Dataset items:
----------
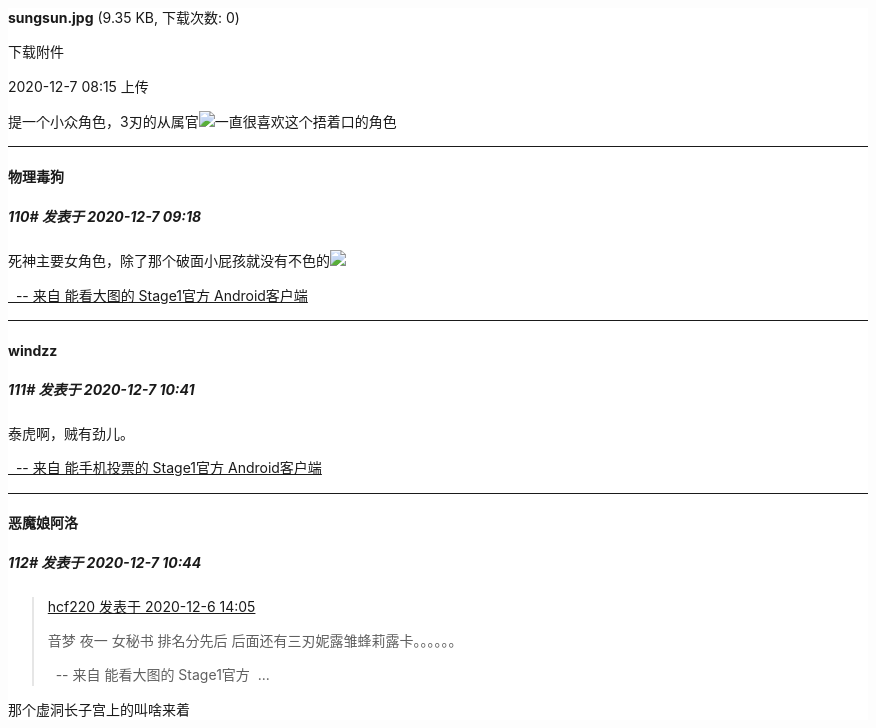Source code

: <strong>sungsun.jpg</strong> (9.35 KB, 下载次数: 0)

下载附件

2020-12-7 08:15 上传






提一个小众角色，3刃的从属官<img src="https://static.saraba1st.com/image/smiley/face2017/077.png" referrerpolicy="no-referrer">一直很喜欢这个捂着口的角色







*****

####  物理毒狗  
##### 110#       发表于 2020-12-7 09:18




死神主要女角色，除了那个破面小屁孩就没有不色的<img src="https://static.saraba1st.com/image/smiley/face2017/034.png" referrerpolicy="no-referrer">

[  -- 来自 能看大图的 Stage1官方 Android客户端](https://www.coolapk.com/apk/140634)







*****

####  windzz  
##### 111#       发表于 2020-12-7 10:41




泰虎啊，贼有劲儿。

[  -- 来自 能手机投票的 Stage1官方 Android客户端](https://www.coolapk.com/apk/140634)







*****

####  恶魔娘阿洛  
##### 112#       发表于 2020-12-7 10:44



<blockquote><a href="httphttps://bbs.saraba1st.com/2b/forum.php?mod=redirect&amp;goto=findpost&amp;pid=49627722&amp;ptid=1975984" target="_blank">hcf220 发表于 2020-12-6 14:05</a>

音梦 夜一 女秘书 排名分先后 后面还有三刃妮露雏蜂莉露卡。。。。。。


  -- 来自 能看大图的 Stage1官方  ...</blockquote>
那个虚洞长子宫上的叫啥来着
----------
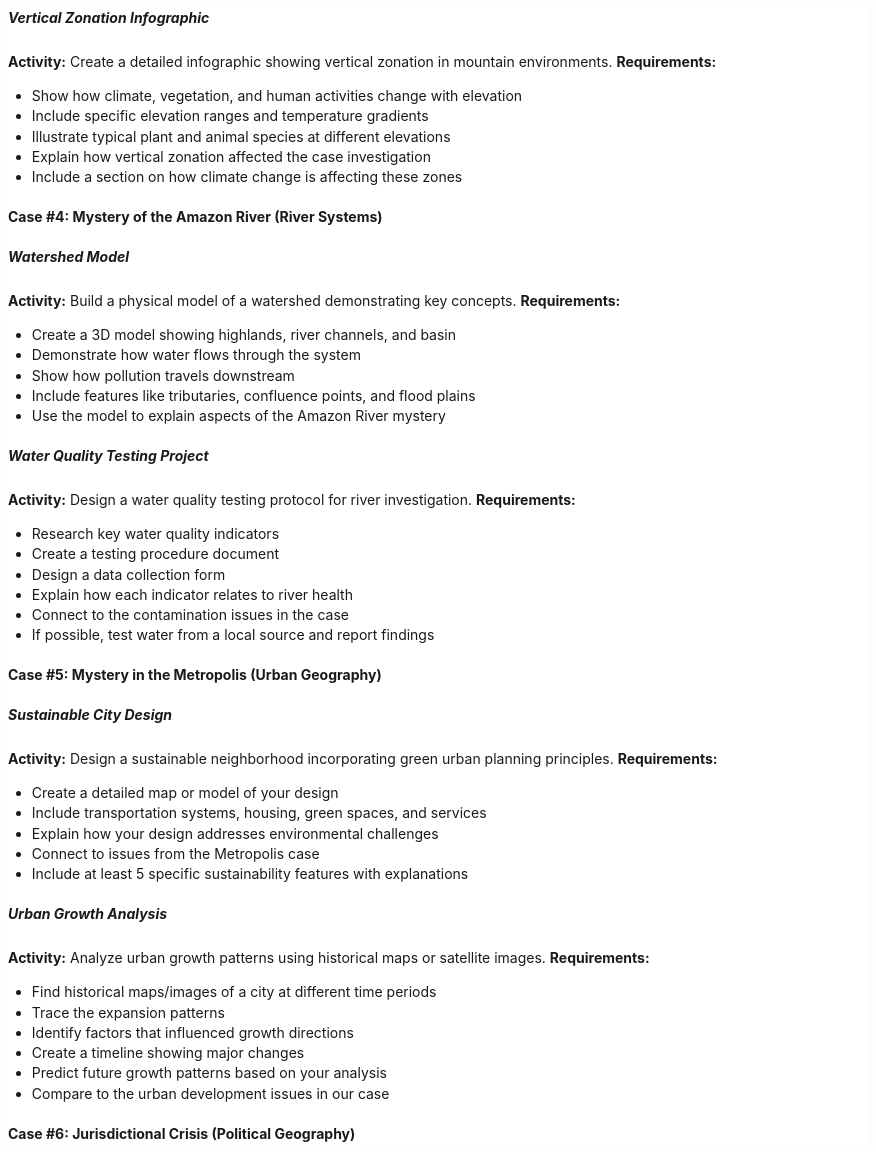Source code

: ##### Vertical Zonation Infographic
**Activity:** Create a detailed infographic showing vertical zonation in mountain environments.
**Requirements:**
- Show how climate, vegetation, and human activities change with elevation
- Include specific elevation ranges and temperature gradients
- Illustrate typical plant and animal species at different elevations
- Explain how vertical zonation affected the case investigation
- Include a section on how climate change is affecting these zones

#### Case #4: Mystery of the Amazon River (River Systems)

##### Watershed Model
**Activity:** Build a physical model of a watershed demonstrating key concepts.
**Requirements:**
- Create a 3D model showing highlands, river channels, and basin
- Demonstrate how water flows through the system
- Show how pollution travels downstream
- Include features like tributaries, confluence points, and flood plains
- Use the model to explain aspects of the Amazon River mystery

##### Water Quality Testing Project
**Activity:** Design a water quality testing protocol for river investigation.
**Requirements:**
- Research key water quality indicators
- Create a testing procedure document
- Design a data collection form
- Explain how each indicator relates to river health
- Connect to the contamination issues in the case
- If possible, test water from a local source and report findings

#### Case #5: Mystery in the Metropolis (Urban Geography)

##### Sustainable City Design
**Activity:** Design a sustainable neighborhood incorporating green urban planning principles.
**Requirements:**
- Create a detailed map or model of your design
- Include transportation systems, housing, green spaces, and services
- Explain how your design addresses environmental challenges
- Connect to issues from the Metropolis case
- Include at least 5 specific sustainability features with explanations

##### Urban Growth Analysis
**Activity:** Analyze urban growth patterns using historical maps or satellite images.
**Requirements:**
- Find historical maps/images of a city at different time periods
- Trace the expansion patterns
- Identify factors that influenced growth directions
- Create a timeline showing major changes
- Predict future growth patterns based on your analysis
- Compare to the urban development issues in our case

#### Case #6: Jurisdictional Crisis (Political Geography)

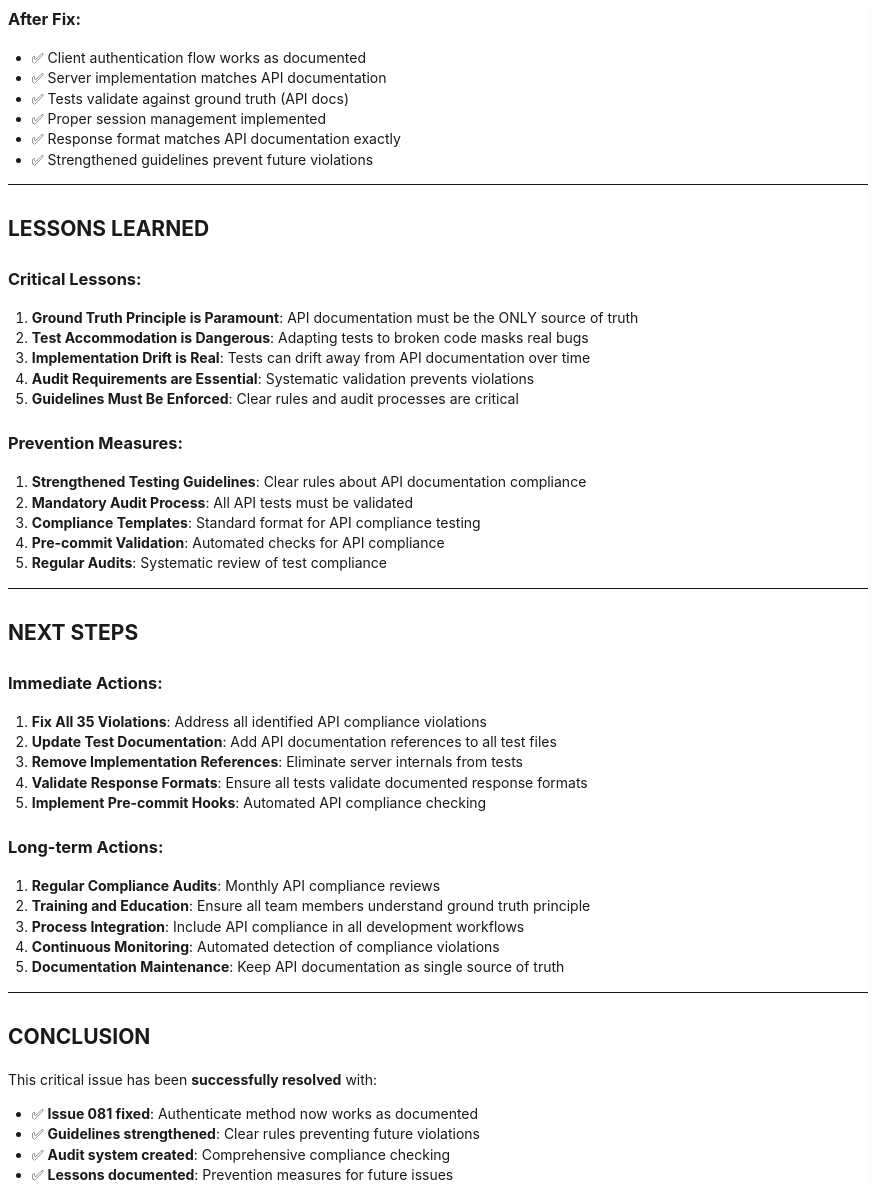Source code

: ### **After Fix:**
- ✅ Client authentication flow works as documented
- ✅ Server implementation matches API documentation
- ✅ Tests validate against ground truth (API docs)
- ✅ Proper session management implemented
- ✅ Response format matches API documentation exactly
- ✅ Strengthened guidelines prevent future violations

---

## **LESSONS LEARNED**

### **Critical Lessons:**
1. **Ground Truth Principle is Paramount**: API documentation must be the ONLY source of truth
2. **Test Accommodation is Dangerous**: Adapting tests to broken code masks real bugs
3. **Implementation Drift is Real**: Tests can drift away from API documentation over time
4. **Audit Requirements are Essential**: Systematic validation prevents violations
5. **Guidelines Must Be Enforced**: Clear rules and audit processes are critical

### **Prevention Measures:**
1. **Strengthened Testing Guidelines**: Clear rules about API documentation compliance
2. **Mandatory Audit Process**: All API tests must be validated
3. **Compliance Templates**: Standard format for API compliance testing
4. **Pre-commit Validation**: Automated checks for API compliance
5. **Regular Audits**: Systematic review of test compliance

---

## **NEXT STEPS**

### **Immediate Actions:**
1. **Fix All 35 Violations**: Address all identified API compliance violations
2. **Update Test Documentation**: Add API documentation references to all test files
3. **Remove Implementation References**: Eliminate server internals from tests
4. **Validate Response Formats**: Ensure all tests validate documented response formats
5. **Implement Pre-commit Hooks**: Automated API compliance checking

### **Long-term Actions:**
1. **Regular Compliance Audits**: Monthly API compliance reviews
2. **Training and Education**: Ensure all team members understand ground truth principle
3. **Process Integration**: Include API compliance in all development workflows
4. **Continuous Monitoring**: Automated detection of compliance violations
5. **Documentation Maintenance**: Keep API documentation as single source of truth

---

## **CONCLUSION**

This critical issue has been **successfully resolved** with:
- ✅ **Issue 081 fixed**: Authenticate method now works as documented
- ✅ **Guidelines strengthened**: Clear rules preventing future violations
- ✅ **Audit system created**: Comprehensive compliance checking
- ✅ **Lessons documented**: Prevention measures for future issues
----------
**TASK REQUIREMENTS**
Set apart and copy each line of the records that holds the word "issues".

**ANSWER SECTION**
- Connect to the contamination issues in the case
- Connect to issues from the Metropolis case
- Compare to the urban development issues in our case
- ✅ **Lessons documented**: Prevention measures for future issues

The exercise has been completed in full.